Cost and Questionable Accounting
Leave it to Massachusetts, though, to turn the Big Dig's reputation from resounding success to humiliating failure - first in terms of the project's cost. From day one, even after accounting for politicians' erring on the low side to gain public approval, the Big Dig was fated to cost more than its 1982 price tag of $2.6 billion.
That number didn't include much of the project's mitigation, including big changes like the billion-plus extra to remake the Zakim Bridge. Nor did it include the real costs of staying on schedule. The Big Dig often let its contractors start work on pieces of the project before designs for other key parts were complete. This approach, part of the project's philosophy of getting things done now and asking questions later, meant expensive changes to contracts. By the early 1990s, as the state added new work, and as its consultants and contractors looked underground to see what was actually there, the Big Dig's price tag had ballooned to nearly $8 billion.
True, critics aren't being entirely fair when they compare the project's final cost, $14.8 billion, with the initial estimate. $2.6 billion in 1982 is $5.6 billion today, thanks to inflation. And inflation has similarly distorted the cost of the many expensive changes made to the project. That's because the more realistic cost estimates that accounted for those changes were also calculated in then-current dollars, rather than in the dollars that the state eventually had to pay. Still, there's a lesson here for managers of other infrastructure projects: be careful with that first number, because it can become a permanent benchmark against which to measure success or failure.
Perhaps it is understandable that inflation and massive increases in scope would swell the project's price tag. But the Big Dig's planners truly failed the public through a deliberate decision: for years, they used dubious accounting methods that hid true costs.
In 1994, two years into construction, Bechtel and Parsons' officials compiled convincing evidence that the Big Dig would cost nearly $14 billion in completion-year dollars, far more than public officials were disclosing. According to former state inspector general Bob Cerasoli, who supervised a 2001 report on the Big Dig's finances, the consultants took their findings to the state. But the state didn't tell the public, so alarming Bechtel that its president flew to Boston to see then-governor William Weld. Afterward, according to Cerasoli's report, "state managers directed state and [Bechtel and Parsons] staff to ... maintain the fiction of an ... $8 billion project." ... "They did so by applying a largely semantic series of exclusions, deductions, and accounting assumptions that covered up the $6 billion difference," often with the knowledge of federal highway officials.
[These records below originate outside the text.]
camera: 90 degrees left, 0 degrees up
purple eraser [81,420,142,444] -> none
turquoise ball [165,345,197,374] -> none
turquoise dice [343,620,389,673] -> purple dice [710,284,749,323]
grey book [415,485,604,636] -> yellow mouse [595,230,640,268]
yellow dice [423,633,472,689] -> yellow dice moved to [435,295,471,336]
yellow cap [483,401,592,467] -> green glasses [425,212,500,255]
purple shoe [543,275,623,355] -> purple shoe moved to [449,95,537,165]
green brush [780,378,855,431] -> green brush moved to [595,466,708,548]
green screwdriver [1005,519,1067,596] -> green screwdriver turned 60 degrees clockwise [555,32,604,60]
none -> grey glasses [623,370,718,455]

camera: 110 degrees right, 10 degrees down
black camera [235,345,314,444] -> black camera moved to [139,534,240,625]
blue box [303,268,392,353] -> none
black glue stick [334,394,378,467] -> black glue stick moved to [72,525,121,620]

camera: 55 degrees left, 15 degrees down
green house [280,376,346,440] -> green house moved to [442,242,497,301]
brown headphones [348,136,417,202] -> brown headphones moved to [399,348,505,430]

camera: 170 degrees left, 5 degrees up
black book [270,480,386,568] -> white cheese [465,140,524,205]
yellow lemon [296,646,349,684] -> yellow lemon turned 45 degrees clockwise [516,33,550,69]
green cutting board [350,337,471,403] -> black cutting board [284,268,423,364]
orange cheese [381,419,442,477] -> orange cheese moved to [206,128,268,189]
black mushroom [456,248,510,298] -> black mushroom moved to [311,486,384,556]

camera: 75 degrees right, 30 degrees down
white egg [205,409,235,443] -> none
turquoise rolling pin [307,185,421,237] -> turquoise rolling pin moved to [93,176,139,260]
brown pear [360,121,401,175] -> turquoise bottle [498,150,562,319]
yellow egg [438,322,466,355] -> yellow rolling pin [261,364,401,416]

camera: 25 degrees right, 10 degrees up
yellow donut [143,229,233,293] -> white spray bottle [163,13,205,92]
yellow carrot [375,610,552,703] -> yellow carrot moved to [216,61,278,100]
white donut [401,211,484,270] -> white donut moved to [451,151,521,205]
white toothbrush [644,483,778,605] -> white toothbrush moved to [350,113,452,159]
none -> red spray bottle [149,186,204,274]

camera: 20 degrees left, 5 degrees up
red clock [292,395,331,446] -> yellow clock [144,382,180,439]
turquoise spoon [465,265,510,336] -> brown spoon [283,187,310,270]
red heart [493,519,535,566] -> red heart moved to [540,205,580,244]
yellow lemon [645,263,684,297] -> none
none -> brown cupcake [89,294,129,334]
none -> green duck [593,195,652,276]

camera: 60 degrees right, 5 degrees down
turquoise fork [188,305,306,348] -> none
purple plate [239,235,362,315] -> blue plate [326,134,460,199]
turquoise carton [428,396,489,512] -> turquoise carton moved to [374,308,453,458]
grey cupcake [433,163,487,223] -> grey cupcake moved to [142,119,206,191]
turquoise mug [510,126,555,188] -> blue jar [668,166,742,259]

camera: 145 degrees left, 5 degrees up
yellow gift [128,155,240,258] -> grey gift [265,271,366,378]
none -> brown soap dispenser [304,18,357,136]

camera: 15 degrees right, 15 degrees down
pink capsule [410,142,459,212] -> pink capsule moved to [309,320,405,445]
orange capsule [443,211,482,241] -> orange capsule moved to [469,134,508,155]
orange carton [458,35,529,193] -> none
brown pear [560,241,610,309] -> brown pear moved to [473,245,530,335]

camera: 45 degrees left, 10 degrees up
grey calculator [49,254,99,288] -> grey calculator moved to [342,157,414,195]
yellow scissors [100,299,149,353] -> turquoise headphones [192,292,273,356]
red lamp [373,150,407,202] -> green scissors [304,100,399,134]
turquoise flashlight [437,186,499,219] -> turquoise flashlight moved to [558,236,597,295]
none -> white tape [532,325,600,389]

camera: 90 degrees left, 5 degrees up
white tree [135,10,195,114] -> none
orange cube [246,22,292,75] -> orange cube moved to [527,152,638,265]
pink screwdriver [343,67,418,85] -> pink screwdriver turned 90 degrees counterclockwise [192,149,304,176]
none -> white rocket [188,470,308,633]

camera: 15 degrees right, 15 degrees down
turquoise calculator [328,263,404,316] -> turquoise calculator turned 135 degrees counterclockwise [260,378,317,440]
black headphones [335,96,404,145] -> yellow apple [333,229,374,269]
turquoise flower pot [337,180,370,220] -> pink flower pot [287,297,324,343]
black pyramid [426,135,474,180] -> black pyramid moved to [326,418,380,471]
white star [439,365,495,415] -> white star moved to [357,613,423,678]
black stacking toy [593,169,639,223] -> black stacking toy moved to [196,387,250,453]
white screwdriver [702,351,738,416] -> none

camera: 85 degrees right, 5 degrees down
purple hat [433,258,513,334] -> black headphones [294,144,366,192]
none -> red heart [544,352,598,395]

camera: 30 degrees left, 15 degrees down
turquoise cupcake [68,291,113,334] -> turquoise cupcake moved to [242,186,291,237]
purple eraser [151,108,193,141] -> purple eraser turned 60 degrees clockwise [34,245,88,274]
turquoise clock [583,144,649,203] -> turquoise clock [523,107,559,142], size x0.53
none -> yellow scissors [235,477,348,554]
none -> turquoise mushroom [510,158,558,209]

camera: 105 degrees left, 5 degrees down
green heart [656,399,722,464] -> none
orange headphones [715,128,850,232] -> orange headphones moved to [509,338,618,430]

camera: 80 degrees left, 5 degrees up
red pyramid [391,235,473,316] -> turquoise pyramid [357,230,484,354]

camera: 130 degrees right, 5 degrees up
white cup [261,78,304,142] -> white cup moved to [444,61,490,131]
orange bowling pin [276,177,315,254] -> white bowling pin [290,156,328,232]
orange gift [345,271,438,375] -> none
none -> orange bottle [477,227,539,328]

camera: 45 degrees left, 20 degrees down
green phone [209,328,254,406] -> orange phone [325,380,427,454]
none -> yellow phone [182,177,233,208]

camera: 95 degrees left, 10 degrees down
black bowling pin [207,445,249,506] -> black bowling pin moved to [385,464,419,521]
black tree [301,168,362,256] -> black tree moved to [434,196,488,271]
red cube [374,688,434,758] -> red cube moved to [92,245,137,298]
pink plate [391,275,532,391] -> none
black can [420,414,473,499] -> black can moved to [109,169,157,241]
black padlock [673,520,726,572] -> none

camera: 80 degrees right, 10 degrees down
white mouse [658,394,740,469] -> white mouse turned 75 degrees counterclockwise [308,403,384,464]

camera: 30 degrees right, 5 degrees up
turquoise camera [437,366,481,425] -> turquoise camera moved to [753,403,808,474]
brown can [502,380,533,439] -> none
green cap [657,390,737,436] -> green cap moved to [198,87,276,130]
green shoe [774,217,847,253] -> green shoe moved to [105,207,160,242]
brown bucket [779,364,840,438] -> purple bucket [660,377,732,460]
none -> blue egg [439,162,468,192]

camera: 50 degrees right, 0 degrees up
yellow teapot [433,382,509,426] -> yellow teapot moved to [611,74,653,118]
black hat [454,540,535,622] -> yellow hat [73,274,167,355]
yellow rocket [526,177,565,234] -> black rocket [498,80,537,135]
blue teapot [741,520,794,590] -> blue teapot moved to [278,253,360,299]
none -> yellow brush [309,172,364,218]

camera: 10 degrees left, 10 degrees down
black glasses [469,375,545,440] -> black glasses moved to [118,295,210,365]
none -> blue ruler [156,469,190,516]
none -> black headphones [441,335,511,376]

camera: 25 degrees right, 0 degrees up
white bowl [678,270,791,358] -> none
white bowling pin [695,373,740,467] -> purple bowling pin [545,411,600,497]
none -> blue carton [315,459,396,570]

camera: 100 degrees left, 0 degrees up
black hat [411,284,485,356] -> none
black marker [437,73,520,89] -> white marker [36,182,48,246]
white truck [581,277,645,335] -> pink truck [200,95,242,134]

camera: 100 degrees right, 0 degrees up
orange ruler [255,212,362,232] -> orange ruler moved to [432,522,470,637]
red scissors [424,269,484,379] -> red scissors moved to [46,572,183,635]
Some state officials thought that if they delayed disclosing money woes, the public would be so thrilled with early improvements like the Ted Williams Tunnel, which opened in 1995, that they wouldn't pay attention to boring finances. But as an internal "pros and cons" document noted, if the state didn't inform bondholders, it risked fraud charges - and, in fact, federal securities regulators later reprimanded Weld's Big Dig boss, James Kerasiotes, for "misleading" investors. Even more pressing, the state needed actual money to continue its project, so it had to come clean despite worries that "we could become the central controversy of the next year in Massachusetts." It was after the state finally confessed, that the feds imposed their permanent funding cap on the project.
Massachusetts's desire to insulate the public from the Big Dig's costs also led to a fateful decision by Governor Weld. Weld needed a ready source of money for the project, without hiking taxes or cutting spending elsewhere. So he transferred the Big Dig's assets to the Massachusetts Turnpike Authority, an unaccountable public entity akin to New York's Metropolitan Transportation Authority, in return for some of the authority's future toll revenue, which would back Big Dig bonds. This costly trade added a new layer of bureaucracy to the project, which needed, more than anything, one elected person to be ultimately accountable. After last year's fatal ceiling collapse, Mitt Romney, governor for nearly four years, could point to the fact that his predecessor's appointee still ran the Big Dig.